Of course she is smart and a good researcher so she makes an excellent argument for giving in to the pressures against breastfeeding. Trouble is she calls women who nurse their children crazy--well actually one time it is the La Leche League lady who says her group is a little crazy. In any case it makes me a little angry.
What surprised me is Rosin seems disinterested in reducing crazy-making barriers to breastfeeding--labor policies that make staying at home or pumping so challenging, family law with no "tender years" provisions in contested divorces--or calling out the bitchy, superior uber-lacto mammas for their ridiculous judgments, as opposed to the nursing itself.
Could we please get to the point where a nursing mother attracts less consternation than the average midriff baring, tramp-stamped teen, before we call an end to the campaign to make breastfeeding acceptable across U.S. social classes and settings.

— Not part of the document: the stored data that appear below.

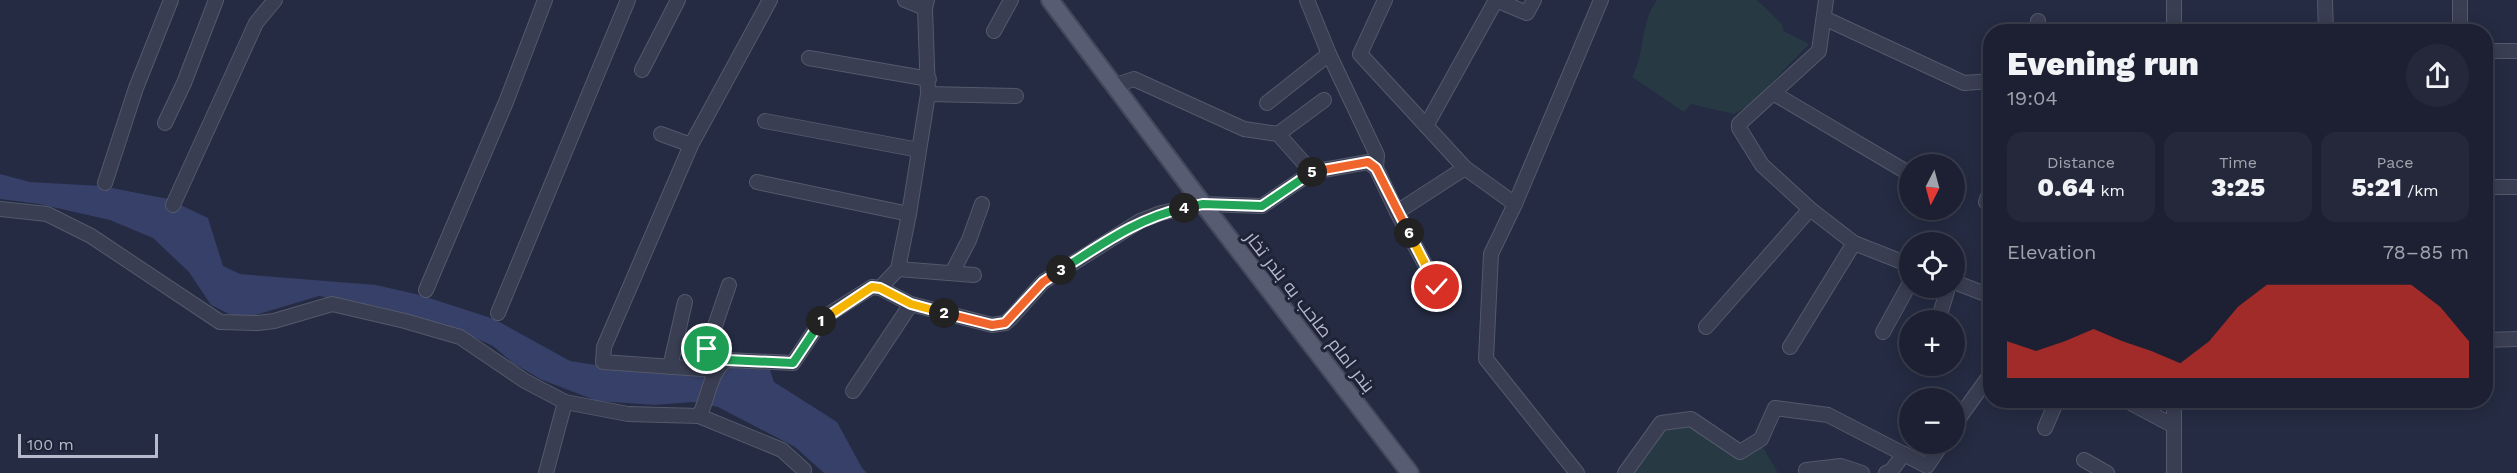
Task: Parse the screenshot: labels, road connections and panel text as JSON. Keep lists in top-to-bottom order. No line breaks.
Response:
{"streets":{"main road":["بندر امام صاحب به بندر تخار"]},"scale_bar":"100 m","north":"bottom","page":{"heading":["Evening run","19:04"],"stats":[["Distance","0.64 km"],["Time","3:25"],["Pace","5:21 /km"]],"map_buttons":["+","−"],"pins":["5","4","6","3","2","1"],"chart":["Elevation","78–85 m"],"scale":"100 m"}}
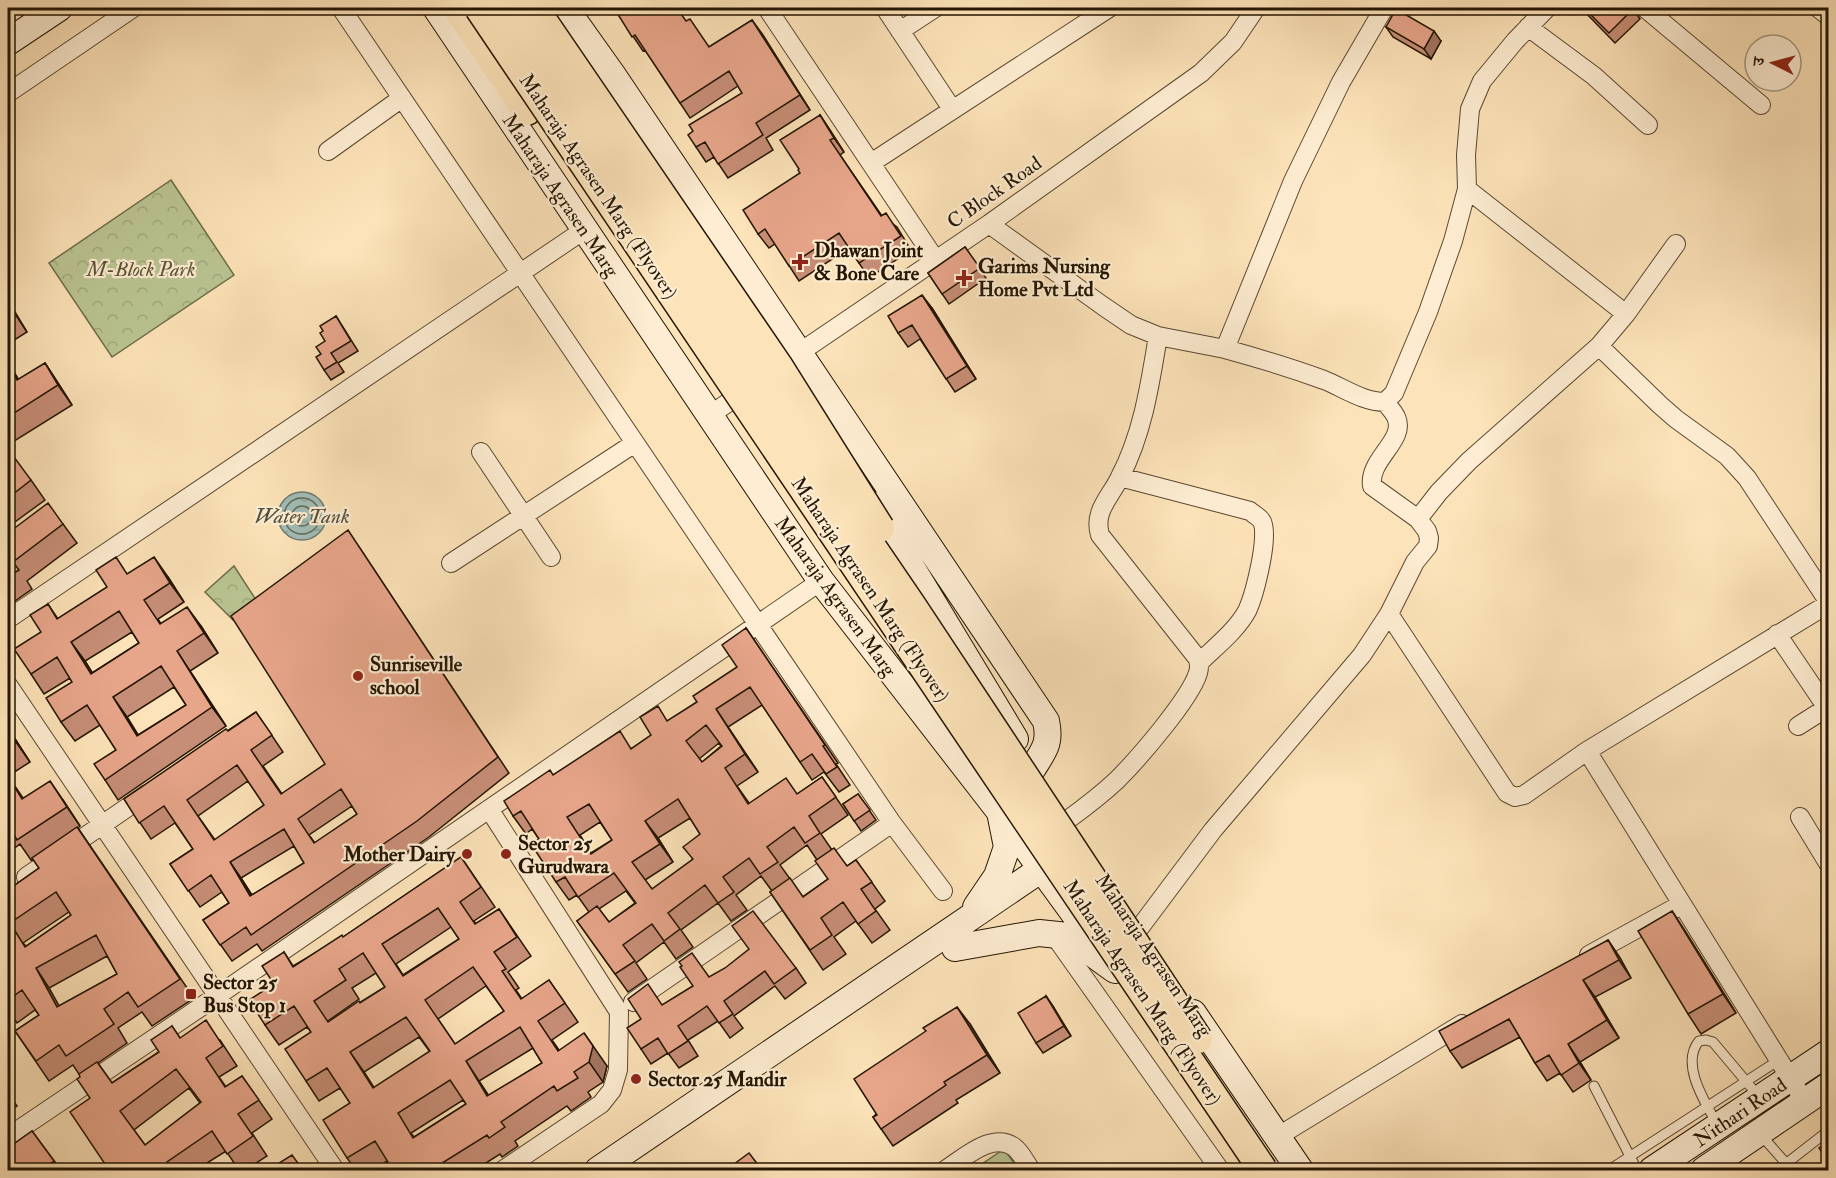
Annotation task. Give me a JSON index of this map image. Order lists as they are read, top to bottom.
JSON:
{
  "streets": {
    "main road": ["Maharaja Agrasen Marg (Flyover)", "Maharaja Agrasen Marg", "Nithari Road"],
    "street": ["C Block Road"]
  },
  "crossings": [
    ["C Block Road", "Maharaja Agrasen Marg"]
  ],
  "water": ["Water Tank"],
  "parks": ["M-Block Park"],
  "places": {
    "health": ["Dhawan Joint & Bone Care", "Garims Nursing Home Pvt Ltd"],
    "other": [
      "Sunriseville school",
      "Mother Dairy",
      "Sector 25 Gurudwara",
      "Sector 25 Mandir"
    ],
    "transit": ["Sector 25 Bus Stop 1"]
  },
  "north": "left"
}
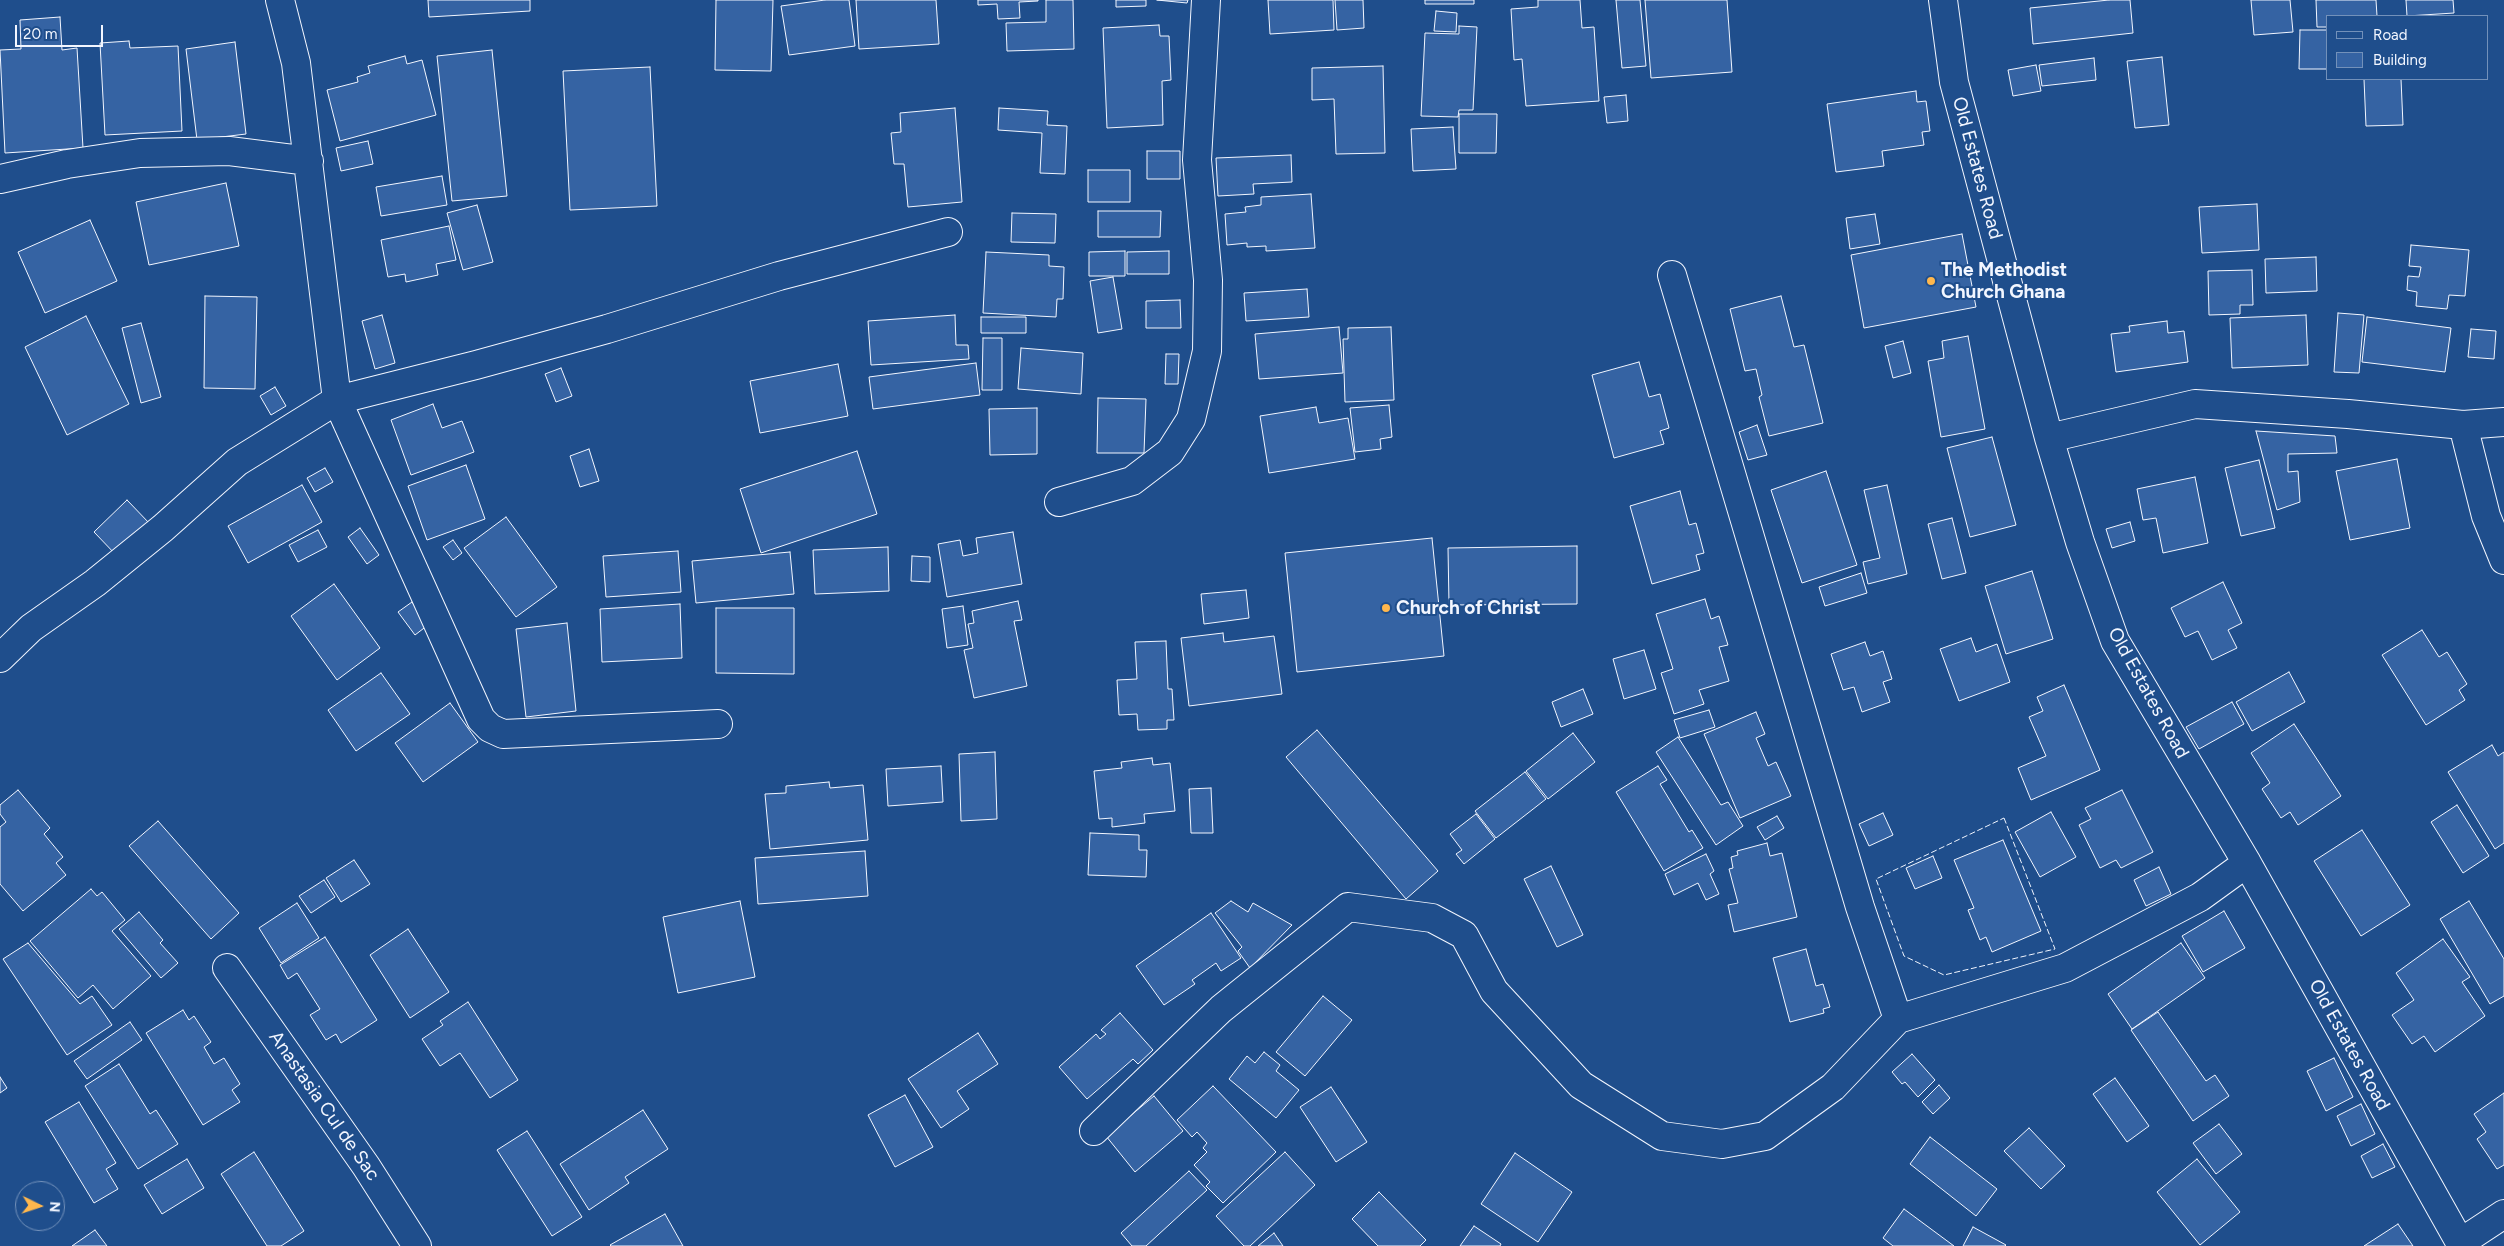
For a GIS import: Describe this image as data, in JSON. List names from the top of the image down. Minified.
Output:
{"streets":{"street":["Old Estates Road","Anastasia Cul de Sac"]},"places":["The Methodist Church Ghana","Church of Christ"],"legend":["Road","Building"],"scale_bar":"20 m","north":"right"}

Funny thing is when you get to the end of her article, Rosin, a nursing mom, acknowledges that nursing contact with a baby is unique and she will "probably miss it" when her baby is weaned.
2 comments:
OK, admittedly, I didn't get past the first page of the article, but what bugged me most is that she made a three-page article about the PROBLEM of middle-class women being pressured to breastfeed by their toothed and clawed peers "...feeling trapped, like many women before me, in the middle-class mother’s prison of vague discontent: surly but too privileged for pity..." Seriously? But lets not talk about the woeful lack of prenatal care, safe and quality childcare options, the US's apallingly high infant and maternal mortality rates or the women for whom breastfeeding is not even a choice (not because of the other bitchy playground moms, but because she has to go back to work at a factory or 7-11 weeks after her baby is born). Oh no, we wouldn't want to sully the pages of the Atlantic with such PEDESTRIAN concerns. Gag!
Pure and simple, Andrea. I love you.